The ‘Sailors’ Chorus’ and ‘Sailors’ Dance’ from Purcell’s Dido and Aeneas were given vivacious, characterful rendition, facial expression and a certain amount of physical movement adding to the animated nature of the music, much enhanced by the playing of the strings and piano.

Animation remained for the chorus ‘And the glory of the Lord’ from Messiah. As in other places, Sue Robinson made brief comments, sometimes humorous, about the pieces as well as mentioning the occasions on which the choir had previously sung them. All parts were accurate here, although the fine tenor section was a little too loud sometimes.

Next up was ‘Jubilate Deo’ by Praetorius. Sue Robinson taught the audience to sing this brief utterance as a 6-part round, and very successfully, too. The choir were distributed around the audience to assist. There’s an innovation other choirs could follow!
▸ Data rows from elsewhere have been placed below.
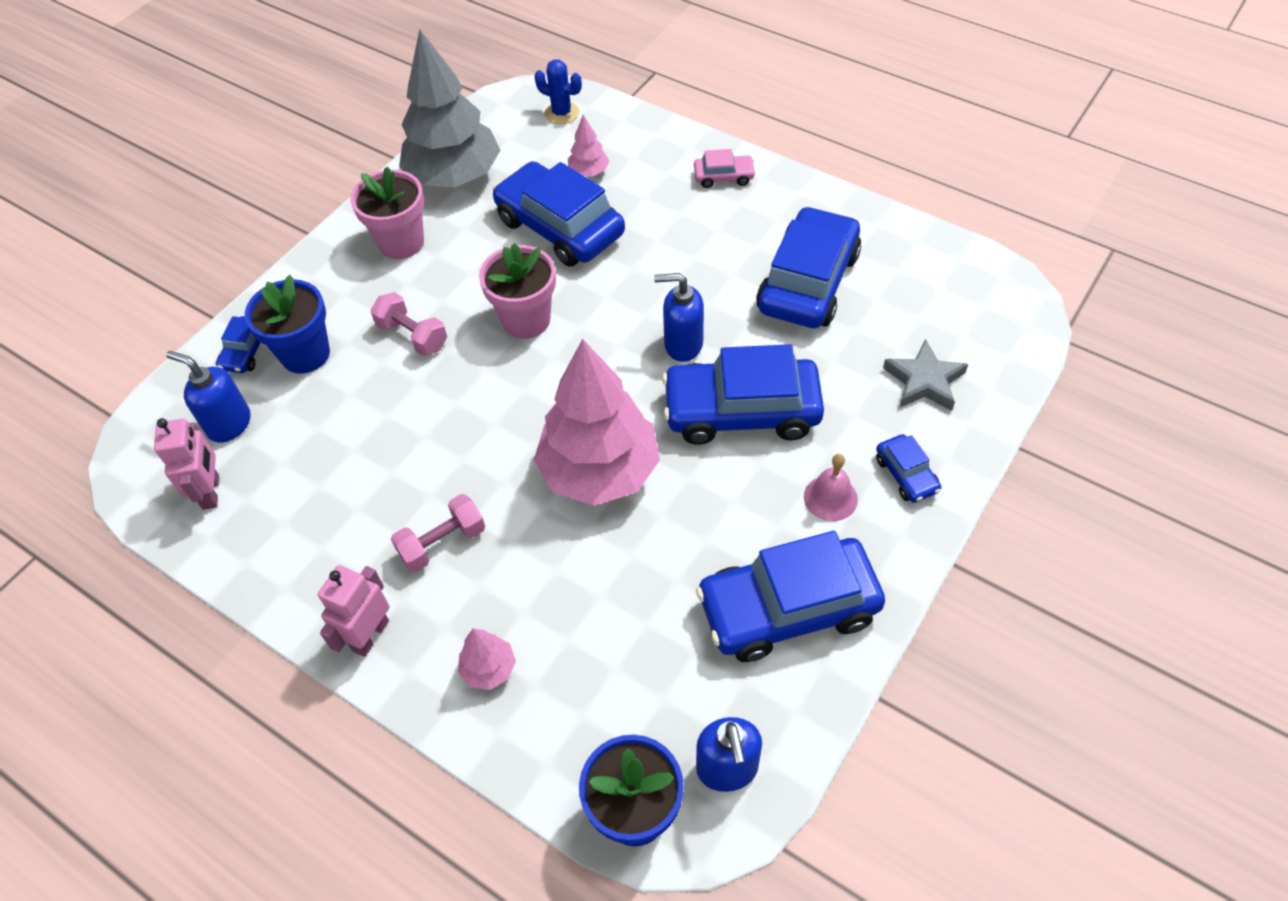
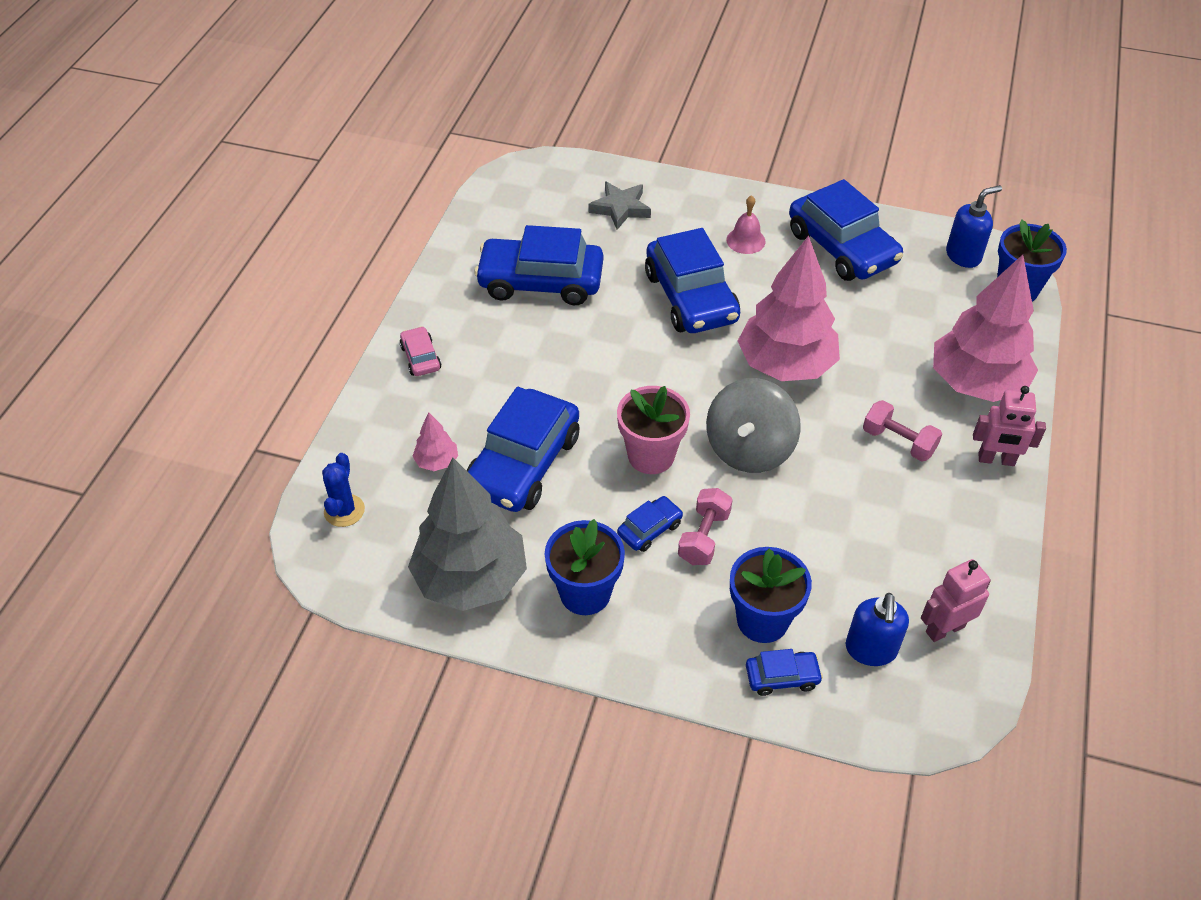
camera: 110 degrees left, 5 degrees down
pink flower pot [350,166,424,259] -> blue flower pot [545,519,625,615]
pink tree [458,628,516,690] -> pink tree [933,255,1038,402], size x2.37
blue soap dispenser [654,273,704,362] -> none
blue car [876,434,941,503] -> blue car moved to [617,496,683,552]
none -> grey spinning top [706,378,801,473]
While the attacks in Tavener’s ‘Mother of God here I stand’ were excellent, some drop in intonation crept in again, and high notes were a bit shrill. These things are, of course, more obvious in a cappella items. Rheinberger’s ‘Abendlied’ followed, then an arrangement by Dorothy Buchanan of ‘Hine e hine’. It began with English words, with the chorus in Maori followed by a verse in Maori. I did not particularly like the elaborate piano accompaniment (though no reflection on the accompanist); the simple but effective melodies seemed compromised by the former.

The final song was ‘Hallelujah’ by Leonard Cohen, in an arrangement by Roger Emerson. Here again, the audience was invited to join in, in the chorus.

It was an ambitious programme, particularly with the number of a cappella items. The choir is fortunate to have many good singers, particularly in the male departments, where choirs are often deficient. The audience was treated to a sampler of very fine choral music, and the choir could feel confident in looking forward to another forty years of enjoyable music-making.